IN SHORT, Abbas and his coterie are part of the problem and not of the solution. Jerusalem should thus think twice about promoting efforts to preserve the PA’s rule and prevent a descent into chaos, while rejecting the reoccupation of the West Bank.

Israel shouldn't promote preventing the PA from collapsing into chaos – it might not be bad

Chaos is indeed not a pleasant thought. Chaos in the territories poses a security problem for Israel, but is less acute if the Palestinian militias vying for influence compete with each other.

A succession struggle following the death of Abbas could divert attention from fighting hated Israel and prevent coordination in the low-intensity conflict against Israel. In addition, anarchy in the territories may legitimize a freer hand for Israel in dealing with the terrorists.

Furthermore, chaos might ultimately yield positive results. The collapse of the PA will weaken the Palestinian national movement, which heretofore has been a source of endemic violence and is a recipe for regional instability in the future. The PA has supported the policies of radical regimes such as Iran. It is also thoroughly anti-American. Moreover, it threatens at least two “status quo” states, Israel and Jordan.

The collapse of the PA and the failure of the Palestinian national movement to establish a decent state might reduce the appetite of the Palestinians for an independent entity. The disintegration of the PA would be a public relations debacle for the Palestinians and reduce their appeal among naive Europeans and Israel-bashers worldwide.

The dysfunctional character of the Palestinian political entity would become apparent to all and elicit a more robust understanding of Israeli fears over the destructive implications of Palestinian nationalism.

Disorder in the territories could be the incentive for fresh thinking on the Palestinian issue on the part of the Palestinians and elsewhere. More chaos in the Palestinian-ruled territories might open up new opportunities to stabilize the situation. The disappointment of the PA falling apart could bring a more realistic and conciliatory leadership to the forefront.

The internecine violence of the previous Intifada led to the acceptance of the 1991 Madrid Conference formula – an indication of growing political realism among the Palestinians. The failed PA experiment could be an additional factor to a more politically mature body politic.

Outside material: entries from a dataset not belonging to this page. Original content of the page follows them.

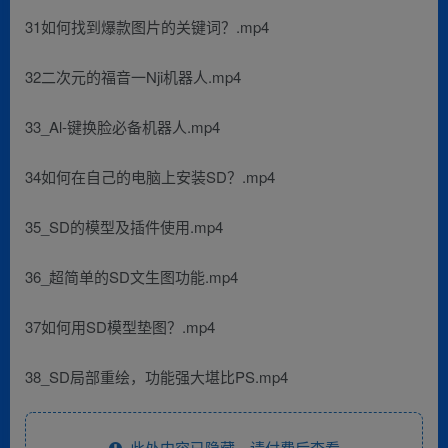
31如何找到爆款图片的关键词？.mp4
32二次元的福音一Nji机器人.mp4
33_Al-键换脸必备机器人.mp4
34如何在自己的电脑上安装SD？.mp4
35_SD的模型及插件使用.mp4
36_超简单的SD文生图功能.mp4
37如何用SD模型垫图？.mp4
38_SD局部重绘，功能强大堪比PS.mp4
此处内容已隐藏，请付费后查看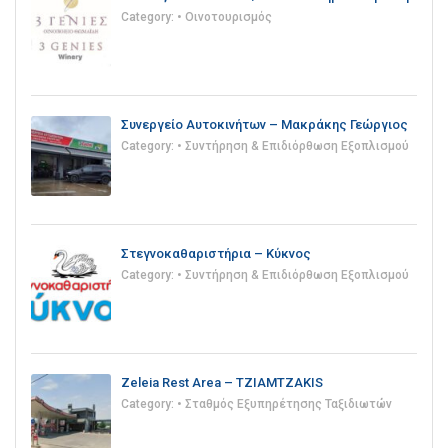
Category:
• Οινοτουρισμός
Συνεργείο Αυτοκινήτων – Μακράκης Γεώργιος
Category:
• Συντήρηση & Επιδιόρθωση Εξοπλισμού
Στεγνοκαθαριστήρια – Κύκνος
Category:
• Συντήρηση & Επιδιόρθωση Εξοπλισμού
Zeleia Rest Area – TZIAMTZAKIS
Category:
• Σταθμός Εξυπηρέτησης Ταξιδιωτών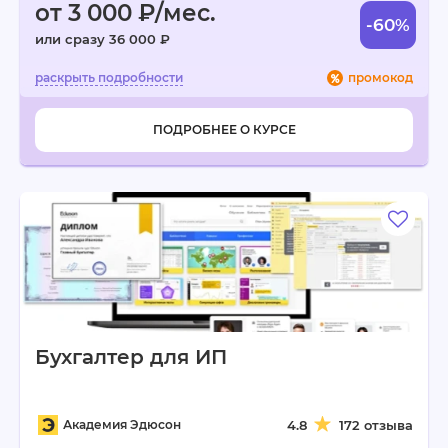
от 3 000 ₽/мес.
-60%
или сразу 36 000 ₽
промокод
ПОДРОБНЕЕ О КУРСЕ
Бухгалтер для ИП
Академия Эдюсон
4.8
172 отзыва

For example, the Palestinians in Gaza may ask the Egyptians to return, while in the West Bank, the rule of the Hashemites may look increasingly favorable compared with the PA’s.

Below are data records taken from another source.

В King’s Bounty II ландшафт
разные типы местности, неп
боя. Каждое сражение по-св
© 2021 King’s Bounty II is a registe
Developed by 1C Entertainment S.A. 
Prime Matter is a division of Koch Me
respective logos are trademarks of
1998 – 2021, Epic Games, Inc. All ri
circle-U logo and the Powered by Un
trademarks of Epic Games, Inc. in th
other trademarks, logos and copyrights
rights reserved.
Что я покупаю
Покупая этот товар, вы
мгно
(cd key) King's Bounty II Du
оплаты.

Despite its growing popularity, it is misleading to portray Hamas as the only alternative to the PA leadership. Indeed, the Hamas rule in Gaza is not a successful experiment; and the allure of Islamic radicalism is fading.

Chaos, as a temporary situation, is not necessarily the worst-case scenario. Israel should not shudder at the prospect of the PA taking a fall.

The writer is president of the Jerusalem Institute for Strategy and Security (JISS).